= Work task =
Through the line that contains "ans : la préhistoire", return the data below exactly, starting at its first line; leave the rest out.

= Records to process =
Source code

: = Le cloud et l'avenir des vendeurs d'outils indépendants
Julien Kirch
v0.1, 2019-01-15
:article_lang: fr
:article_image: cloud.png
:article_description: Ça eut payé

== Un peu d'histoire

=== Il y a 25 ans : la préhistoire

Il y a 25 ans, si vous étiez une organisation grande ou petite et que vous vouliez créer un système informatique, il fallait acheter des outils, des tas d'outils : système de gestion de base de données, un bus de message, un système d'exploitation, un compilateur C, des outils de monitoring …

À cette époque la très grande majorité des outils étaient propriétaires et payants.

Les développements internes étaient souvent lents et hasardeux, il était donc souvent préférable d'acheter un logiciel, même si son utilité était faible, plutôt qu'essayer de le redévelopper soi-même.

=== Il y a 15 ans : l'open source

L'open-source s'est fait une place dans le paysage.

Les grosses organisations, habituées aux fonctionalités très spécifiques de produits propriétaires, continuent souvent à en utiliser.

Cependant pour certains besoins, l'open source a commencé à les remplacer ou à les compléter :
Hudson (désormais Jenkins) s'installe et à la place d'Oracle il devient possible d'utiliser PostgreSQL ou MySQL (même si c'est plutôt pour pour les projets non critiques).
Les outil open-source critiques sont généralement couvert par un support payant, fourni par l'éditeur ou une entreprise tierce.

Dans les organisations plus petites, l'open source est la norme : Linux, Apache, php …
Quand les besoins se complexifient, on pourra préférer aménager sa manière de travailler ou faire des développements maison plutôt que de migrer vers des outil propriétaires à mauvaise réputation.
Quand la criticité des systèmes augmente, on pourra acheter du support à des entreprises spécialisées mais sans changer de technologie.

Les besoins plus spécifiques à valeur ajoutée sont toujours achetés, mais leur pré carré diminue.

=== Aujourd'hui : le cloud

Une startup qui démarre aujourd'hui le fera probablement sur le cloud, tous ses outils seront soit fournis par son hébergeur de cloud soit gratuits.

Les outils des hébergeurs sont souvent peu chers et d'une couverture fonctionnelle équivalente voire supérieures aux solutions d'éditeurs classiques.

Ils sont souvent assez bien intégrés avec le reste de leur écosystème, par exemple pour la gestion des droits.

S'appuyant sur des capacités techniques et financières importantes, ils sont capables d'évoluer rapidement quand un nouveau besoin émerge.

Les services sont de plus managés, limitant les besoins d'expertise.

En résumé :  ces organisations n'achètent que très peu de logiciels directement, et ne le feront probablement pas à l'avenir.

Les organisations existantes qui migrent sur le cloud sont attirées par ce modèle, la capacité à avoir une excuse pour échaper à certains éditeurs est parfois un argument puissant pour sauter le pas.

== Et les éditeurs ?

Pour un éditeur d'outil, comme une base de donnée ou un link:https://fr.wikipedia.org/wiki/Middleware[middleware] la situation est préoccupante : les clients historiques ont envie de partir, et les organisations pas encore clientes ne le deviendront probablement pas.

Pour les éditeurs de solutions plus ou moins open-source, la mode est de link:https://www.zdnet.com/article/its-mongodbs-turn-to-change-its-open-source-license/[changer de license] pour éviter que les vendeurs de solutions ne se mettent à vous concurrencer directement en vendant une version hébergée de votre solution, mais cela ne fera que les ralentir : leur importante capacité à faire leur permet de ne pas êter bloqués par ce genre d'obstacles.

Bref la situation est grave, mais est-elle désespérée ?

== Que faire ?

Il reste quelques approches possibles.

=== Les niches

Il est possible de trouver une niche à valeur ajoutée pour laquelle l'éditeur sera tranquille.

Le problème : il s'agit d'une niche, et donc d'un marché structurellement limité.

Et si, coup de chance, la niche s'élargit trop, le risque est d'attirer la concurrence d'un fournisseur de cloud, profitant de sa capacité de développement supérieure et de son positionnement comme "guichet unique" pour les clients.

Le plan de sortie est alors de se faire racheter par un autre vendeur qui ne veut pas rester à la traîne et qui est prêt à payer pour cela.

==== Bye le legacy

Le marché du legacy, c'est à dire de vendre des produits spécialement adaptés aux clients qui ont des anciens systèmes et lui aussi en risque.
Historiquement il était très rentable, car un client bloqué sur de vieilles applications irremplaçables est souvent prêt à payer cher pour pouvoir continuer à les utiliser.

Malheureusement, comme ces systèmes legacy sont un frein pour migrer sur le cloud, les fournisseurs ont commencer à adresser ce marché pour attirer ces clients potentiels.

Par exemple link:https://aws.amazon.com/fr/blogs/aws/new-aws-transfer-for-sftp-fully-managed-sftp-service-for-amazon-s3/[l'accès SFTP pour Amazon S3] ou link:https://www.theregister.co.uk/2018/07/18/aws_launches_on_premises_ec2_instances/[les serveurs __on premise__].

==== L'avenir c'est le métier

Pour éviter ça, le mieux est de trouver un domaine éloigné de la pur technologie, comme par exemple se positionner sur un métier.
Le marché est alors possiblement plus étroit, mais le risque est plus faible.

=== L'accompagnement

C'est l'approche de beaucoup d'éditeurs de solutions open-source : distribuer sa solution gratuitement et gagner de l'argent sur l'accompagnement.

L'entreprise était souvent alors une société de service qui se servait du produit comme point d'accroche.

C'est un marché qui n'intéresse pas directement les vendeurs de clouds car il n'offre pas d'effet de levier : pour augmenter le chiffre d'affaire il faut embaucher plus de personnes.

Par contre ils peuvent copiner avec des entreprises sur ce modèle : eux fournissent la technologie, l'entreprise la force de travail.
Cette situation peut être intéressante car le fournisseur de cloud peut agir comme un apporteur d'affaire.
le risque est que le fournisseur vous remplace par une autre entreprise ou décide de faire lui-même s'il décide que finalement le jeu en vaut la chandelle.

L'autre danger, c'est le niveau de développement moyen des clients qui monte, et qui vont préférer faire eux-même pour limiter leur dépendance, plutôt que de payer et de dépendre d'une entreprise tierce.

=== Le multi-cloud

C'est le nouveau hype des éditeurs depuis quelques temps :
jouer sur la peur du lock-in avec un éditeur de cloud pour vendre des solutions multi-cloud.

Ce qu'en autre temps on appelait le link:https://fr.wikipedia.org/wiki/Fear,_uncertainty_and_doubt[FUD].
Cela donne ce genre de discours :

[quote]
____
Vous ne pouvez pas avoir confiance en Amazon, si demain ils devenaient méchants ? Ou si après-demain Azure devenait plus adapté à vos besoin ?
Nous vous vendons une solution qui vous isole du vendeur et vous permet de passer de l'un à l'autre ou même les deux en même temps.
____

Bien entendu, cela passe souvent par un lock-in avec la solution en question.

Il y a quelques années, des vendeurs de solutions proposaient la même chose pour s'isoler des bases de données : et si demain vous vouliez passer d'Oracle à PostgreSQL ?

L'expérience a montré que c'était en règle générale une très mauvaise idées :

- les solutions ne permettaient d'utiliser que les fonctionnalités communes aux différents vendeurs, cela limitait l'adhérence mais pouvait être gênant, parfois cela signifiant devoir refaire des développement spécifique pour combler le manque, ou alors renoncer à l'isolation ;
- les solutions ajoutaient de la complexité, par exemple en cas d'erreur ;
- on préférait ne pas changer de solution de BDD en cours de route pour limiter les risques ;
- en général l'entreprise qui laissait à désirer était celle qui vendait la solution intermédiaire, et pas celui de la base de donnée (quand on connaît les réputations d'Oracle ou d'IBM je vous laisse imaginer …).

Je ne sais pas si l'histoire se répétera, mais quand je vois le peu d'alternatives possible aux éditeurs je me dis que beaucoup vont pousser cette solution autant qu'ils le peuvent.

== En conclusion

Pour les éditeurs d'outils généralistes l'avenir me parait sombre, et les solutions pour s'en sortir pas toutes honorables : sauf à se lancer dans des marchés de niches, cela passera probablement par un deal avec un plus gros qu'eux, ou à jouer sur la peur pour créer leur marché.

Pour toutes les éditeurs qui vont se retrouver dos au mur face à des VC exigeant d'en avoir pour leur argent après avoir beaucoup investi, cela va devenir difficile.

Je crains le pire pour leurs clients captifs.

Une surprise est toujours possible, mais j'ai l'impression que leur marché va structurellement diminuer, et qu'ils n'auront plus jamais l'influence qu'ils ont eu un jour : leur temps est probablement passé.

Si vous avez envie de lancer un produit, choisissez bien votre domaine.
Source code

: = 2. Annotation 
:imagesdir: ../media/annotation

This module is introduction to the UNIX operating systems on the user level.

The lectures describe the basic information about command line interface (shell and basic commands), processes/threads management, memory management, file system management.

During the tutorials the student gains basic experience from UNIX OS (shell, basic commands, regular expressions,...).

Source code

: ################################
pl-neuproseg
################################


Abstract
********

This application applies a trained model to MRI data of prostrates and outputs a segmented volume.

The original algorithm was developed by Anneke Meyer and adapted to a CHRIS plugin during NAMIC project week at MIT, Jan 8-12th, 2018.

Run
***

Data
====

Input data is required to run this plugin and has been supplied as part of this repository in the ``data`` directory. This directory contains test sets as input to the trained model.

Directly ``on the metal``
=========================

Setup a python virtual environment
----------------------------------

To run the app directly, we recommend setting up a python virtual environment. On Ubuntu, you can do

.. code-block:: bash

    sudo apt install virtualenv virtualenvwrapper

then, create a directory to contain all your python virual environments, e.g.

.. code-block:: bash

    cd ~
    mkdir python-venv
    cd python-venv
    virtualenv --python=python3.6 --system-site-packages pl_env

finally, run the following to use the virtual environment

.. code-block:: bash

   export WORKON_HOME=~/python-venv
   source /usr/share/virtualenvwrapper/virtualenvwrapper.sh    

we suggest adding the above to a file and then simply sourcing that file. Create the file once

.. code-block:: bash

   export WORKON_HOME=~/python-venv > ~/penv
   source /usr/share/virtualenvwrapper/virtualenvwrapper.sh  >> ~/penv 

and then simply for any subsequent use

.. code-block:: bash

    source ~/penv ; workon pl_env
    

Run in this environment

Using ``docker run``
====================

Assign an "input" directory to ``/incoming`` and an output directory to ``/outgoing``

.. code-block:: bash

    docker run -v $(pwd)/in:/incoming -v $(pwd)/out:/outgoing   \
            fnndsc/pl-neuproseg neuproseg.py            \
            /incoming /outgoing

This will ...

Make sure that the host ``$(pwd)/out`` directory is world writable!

= Response =
Source code

: = Le cloud et l'avenir des vendeurs d'outils indépendants
Julien Kirch
v0.1, 2019-01-15
:article_lang: fr
:article_image: cloud.png
:article_description: Ça eut payé

== Un peu d'histoire

=== Il y a 25 ans : la préhistoire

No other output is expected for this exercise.